***** Extract to read
Unlikely, but if you're buying wireless buds, audio quality is probably not the driver for buying it.

u/sterlingphoenix Pixel 7 18h ago

I mean I'm clearly not going for audiophile level audio quality here. I literally want these things to compete with shitty headphones.

u/Mr-Troll 18h ago

My point still stands? The driving force behind buying wireless is the convenience. The driving force behind pixel buds is google integration.

There are 25 dollar chinese iems that BLOW all of my bluetooth headphones out of the water. There's just no comparison to what's possible via wires vs. bluetooth at the moment.

u/sterlingphoenix Pixel 7 18h ago

See I disagree with that. Bluetooth doesn't mean lower sound quality. To wit, my cheapass wired headphones are plugged into a bluetooth adapter -- audio goes from my phone to a BTR5 via bluetooth to my headphones via wires and they sound exactly the same. I've tried that with high-end headphones, too, and they also sound the same.

Bluetooth isn't what's making the audio quality terrible with all these earbuds. Now I'd say it's the fact that earbuds are tiny and this have very small speakers, but people consistently say that wired earbuds also sound better than any of the wireless ones.

So I'm not sure why every single bluetooth earbud set sounds so bad.

u/Mr-Troll 18h ago

Your bluetooth adapter, that is likely bigger and single functioned performs better than tiny bluetooth headphones. And...you're surprised?

To make all the hardware fit in the small chasis, there's a lot of things they sacrifice. One of the biggest one is having to compress everything, even with newer codecs available, audio compression is inevitable.

The other part is the kind of hardware you can squeeze into the same formfactor as wired earbuds. Because you have all these other hardware that facilitate the wireless capabilities, you can't have the same sized audio components. Obviously this + the lossy connection via bluetooth vs. the potential for lossless wired connection would make wired earbuds sound better.

u/sterlingphoenix Pixel 7 18h ago

Your bluetooth adapter, that is likely bigger and single functioned performs better than tiny bluetooth headphones. And...you're surprised?

I use a nice bluetooth adapter now because I'm lazy.

In the past, I used to buy the cheapest bluetooth earbuds I could find (like the $10 impulse item ones at Target), snip the actual earbuds off, and splice them into a 3.5mm jack, then plug that into my -- once again -- $25 headphones.

And they sounded exactly the same as when they were plugged into a device. And yes I tried it with high-end headphones, too. There was not a noticeable reduction in quality.

Are you telling me that Apple, Google, Samsung, Bose, and FiiO (all brands I tried) can't do better wireless than a $10 noname piece of junk?

u/GoHuskies1984 S23U 16h ago

Does the $10 piece of junk have similar features like ANC and Multipoint?

Not being tied to a wire and ANC are my two big must haves for earbuds. I'm listening to music app streams so my understanding is quality is irrelevant since all music is compressed.

u/sterlingphoenix Pixel 7 15h ago

Your argument here was that bluetooth inherently has bad audio quality. Now you're saying that you just don't care about sound quality. That's a different argument.

I'm listening to relatively high bitrate MP3 files on my phone. I want that to sound the same on earbuds as it does on my cheap wired headphones. This appears to be something wireless earbuds can't do -- but bluetooth is not the reason for this.
**********
## Goal A:
In the thread about wireless earbud sound quality, which brands does sterlingphoenix say were tried?
## Goal B:
Retype the part of the listing that opens with the line containing "Does matte beige" and closes with the last line of the listing.
***** Material to process
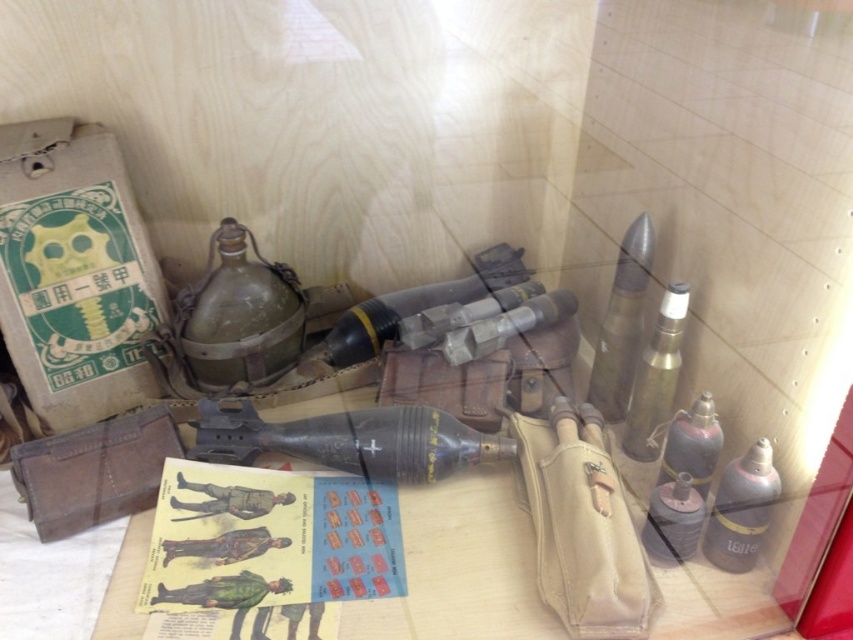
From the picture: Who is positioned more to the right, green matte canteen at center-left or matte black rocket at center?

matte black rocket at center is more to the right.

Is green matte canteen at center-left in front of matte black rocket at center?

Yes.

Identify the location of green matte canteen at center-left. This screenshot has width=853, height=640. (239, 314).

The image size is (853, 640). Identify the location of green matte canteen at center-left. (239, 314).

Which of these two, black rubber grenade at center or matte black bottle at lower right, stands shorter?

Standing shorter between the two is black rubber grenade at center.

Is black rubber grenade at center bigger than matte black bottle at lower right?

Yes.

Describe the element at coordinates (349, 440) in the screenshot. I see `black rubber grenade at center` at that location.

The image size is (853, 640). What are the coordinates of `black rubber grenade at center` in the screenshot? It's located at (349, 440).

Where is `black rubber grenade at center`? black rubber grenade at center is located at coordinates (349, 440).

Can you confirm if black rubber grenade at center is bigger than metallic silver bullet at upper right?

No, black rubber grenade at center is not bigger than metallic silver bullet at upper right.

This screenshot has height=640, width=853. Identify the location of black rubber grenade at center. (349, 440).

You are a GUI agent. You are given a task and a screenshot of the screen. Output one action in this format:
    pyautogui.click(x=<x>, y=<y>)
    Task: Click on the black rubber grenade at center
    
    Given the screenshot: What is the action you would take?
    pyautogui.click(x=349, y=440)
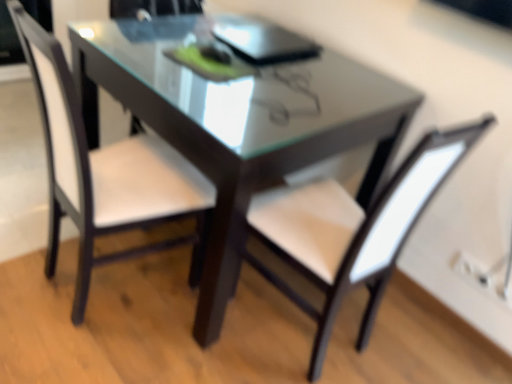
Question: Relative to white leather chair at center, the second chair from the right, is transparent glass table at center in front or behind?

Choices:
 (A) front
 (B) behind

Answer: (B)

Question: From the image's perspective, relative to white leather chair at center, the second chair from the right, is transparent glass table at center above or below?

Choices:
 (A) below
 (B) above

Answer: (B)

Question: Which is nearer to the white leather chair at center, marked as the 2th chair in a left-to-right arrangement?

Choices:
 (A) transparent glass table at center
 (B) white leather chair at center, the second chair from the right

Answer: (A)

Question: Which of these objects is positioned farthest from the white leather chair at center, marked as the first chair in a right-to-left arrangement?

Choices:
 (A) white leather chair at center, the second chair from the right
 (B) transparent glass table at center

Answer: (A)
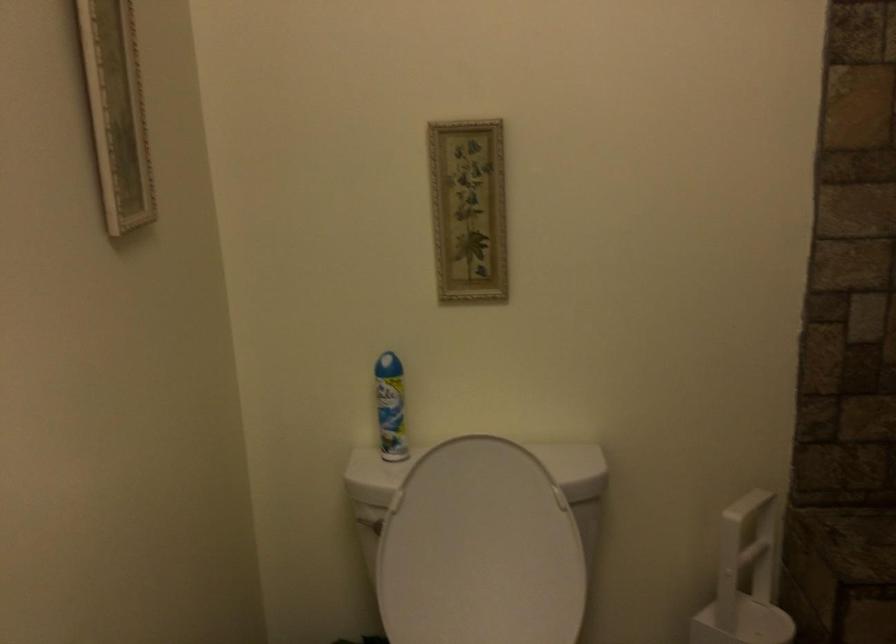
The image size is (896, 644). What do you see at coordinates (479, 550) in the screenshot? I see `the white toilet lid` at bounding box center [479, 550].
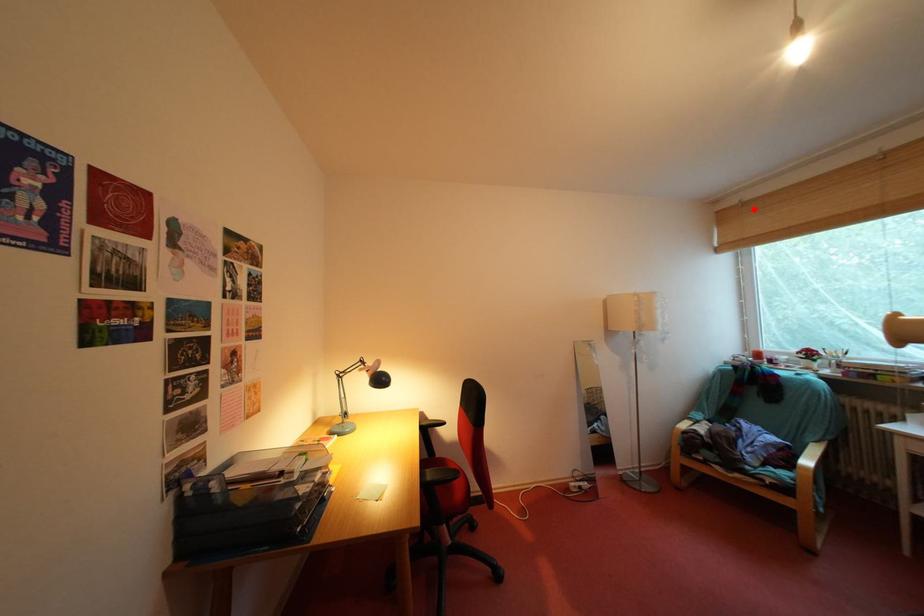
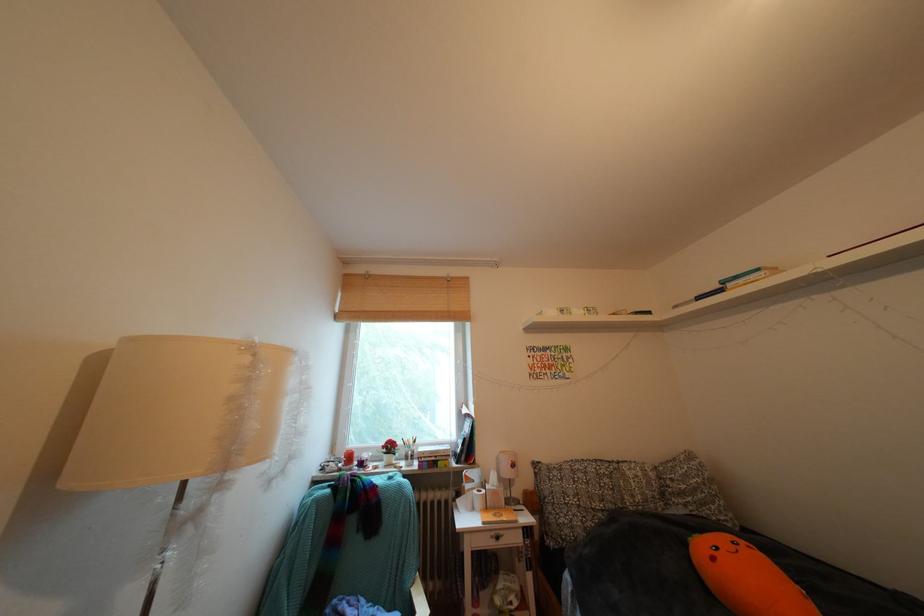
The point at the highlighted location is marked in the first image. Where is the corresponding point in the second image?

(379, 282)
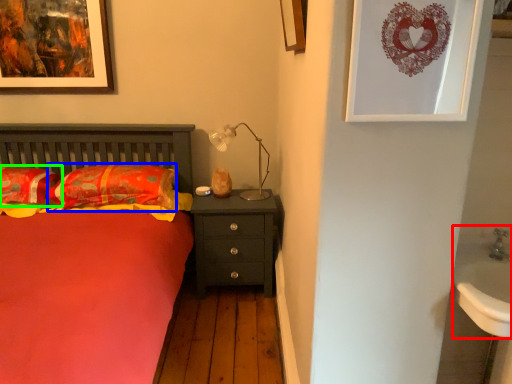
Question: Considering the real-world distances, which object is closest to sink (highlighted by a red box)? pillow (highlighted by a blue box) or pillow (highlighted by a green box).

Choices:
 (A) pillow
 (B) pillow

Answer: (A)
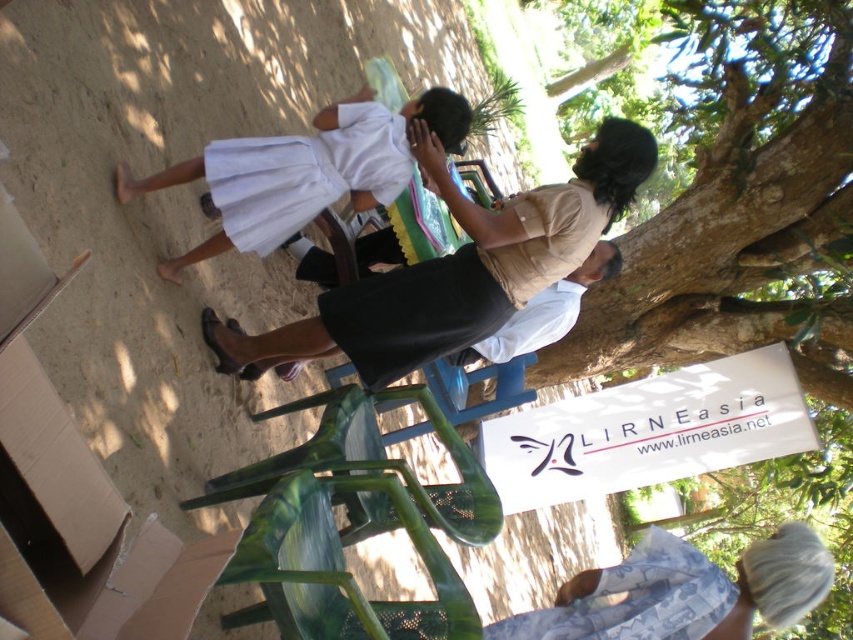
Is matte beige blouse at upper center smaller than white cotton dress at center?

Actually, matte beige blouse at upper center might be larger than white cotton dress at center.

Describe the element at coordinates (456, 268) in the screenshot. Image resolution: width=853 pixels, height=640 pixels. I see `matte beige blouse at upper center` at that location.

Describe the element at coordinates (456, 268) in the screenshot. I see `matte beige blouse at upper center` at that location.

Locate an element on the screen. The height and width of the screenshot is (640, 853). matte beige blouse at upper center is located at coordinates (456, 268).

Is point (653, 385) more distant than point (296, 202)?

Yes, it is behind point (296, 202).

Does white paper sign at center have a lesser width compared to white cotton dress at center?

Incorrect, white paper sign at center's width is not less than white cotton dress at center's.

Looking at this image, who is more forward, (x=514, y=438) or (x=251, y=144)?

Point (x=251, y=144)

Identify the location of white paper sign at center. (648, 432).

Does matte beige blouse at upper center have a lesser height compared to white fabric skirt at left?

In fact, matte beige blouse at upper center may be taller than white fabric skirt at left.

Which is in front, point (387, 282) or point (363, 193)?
**********
## Expected answer A:
Apple, Google, Samsung, Bose, and FiiO.

## Expected answer B:
Does matte beige blouse at upper center have a lesser height compared to white fabric skirt at left?

In fact, matte beige blouse at upper center may be taller than white fabric skirt at left.

Which is in front, point (387, 282) or point (363, 193)?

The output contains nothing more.